Jim-N-I
5.8 YDS 5b French 16 Ewbanks VI- UIAA 15 ZA HVS 4c British C1 R
Type: | Trad, Aid, 100 ft (30 m), 2 pitches |
FA: | Aaron Collins, Jim Donnelly |
Page Views: | 237 total · 8/month |
Shared By: | Aaron Collins on Nov 9, 2022 |
Admins: | Greg Opland, Brian Boyd, JJ Schlick, Kemper Brightman, Luke Bertelsen |
Description
Jim-N-I is a spicy route that starts from the saddle before you walk around the east corner to the Original Kamp route. It climbs the south face up through a beautiful limestone band that protects well with a standard rack. It then continued up through a roofy bulge that rounds out to a huge ledge. I dug out a crack in the owl cove for a bomber #2, .75 and .3 also some bomber nuts for the belay. This concluded P1 (50’).

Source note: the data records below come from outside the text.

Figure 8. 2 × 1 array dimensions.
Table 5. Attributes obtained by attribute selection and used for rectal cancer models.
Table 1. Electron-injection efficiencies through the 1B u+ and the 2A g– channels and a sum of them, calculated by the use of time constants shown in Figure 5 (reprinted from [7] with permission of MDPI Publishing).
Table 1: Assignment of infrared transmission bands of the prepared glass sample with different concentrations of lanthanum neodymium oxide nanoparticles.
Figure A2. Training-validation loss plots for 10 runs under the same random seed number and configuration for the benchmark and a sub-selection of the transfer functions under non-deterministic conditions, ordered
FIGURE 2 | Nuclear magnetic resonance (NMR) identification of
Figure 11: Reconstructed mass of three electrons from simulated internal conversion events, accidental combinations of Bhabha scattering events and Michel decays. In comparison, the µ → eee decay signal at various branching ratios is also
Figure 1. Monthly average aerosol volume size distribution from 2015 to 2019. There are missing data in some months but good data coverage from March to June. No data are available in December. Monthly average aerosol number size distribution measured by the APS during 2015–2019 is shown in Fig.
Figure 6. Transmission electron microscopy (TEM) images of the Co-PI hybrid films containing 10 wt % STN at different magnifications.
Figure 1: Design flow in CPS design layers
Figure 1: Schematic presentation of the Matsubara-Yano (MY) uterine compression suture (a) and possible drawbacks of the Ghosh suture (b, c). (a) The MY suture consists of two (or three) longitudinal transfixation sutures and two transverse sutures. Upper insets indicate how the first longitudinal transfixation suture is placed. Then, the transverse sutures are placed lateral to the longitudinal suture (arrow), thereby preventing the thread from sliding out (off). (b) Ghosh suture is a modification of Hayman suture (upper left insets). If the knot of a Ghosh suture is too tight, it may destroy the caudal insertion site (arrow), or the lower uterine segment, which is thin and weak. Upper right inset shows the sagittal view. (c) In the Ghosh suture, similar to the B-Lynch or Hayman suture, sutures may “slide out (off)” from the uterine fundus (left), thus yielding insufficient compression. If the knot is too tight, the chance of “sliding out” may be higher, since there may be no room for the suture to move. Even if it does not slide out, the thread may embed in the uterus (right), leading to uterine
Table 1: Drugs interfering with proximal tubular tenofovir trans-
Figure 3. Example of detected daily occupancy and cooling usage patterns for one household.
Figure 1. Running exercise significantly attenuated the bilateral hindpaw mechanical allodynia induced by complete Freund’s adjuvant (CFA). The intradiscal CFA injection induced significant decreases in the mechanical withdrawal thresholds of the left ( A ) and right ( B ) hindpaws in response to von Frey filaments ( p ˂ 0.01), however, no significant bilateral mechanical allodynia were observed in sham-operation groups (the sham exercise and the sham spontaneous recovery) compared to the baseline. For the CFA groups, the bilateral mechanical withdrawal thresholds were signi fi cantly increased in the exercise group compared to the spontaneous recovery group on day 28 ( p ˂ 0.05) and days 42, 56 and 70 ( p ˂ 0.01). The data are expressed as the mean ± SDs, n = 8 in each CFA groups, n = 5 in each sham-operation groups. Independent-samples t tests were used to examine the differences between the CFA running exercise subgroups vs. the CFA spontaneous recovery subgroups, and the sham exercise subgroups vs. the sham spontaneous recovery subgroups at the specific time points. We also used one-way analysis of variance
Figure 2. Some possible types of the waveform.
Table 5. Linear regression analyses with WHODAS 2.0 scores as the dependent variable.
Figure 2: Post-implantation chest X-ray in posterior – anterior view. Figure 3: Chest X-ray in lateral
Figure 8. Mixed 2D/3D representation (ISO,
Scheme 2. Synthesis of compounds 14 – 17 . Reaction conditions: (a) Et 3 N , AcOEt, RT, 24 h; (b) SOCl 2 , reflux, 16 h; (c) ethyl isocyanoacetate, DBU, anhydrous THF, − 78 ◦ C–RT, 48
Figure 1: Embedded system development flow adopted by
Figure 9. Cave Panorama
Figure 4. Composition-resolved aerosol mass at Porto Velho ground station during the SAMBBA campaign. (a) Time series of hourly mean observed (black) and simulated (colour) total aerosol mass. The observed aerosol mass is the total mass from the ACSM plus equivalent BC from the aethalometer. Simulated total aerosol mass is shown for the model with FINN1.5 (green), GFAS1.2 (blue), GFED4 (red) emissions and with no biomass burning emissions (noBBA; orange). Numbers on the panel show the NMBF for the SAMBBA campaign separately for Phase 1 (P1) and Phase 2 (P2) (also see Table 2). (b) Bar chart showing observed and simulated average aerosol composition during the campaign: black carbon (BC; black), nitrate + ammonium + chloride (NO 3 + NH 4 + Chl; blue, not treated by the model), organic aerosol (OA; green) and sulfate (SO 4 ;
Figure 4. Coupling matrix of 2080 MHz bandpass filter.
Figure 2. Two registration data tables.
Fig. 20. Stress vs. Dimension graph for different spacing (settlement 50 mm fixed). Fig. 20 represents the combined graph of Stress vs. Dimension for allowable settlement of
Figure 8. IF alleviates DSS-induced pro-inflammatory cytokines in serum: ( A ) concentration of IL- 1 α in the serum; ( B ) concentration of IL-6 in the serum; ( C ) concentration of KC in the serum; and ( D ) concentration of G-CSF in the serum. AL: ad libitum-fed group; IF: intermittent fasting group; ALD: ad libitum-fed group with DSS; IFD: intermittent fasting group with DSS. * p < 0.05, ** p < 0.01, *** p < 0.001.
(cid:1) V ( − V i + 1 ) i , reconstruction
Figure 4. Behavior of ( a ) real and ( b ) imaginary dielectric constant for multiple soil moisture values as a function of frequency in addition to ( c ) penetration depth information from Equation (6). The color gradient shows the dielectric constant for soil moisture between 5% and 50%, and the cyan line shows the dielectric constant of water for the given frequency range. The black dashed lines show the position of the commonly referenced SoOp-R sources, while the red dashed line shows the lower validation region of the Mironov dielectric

P2 continues up the crack to a great #4 then traverses left around the rounded face to avoid bad rock in the crack. The face climbing was moderate, unprotected and very exposed with some loose rock. Climb delicately!!! This led to the south spire summit. With no fixed gear to be found, we had to build an anchor and rap off to our packs at the start of the route.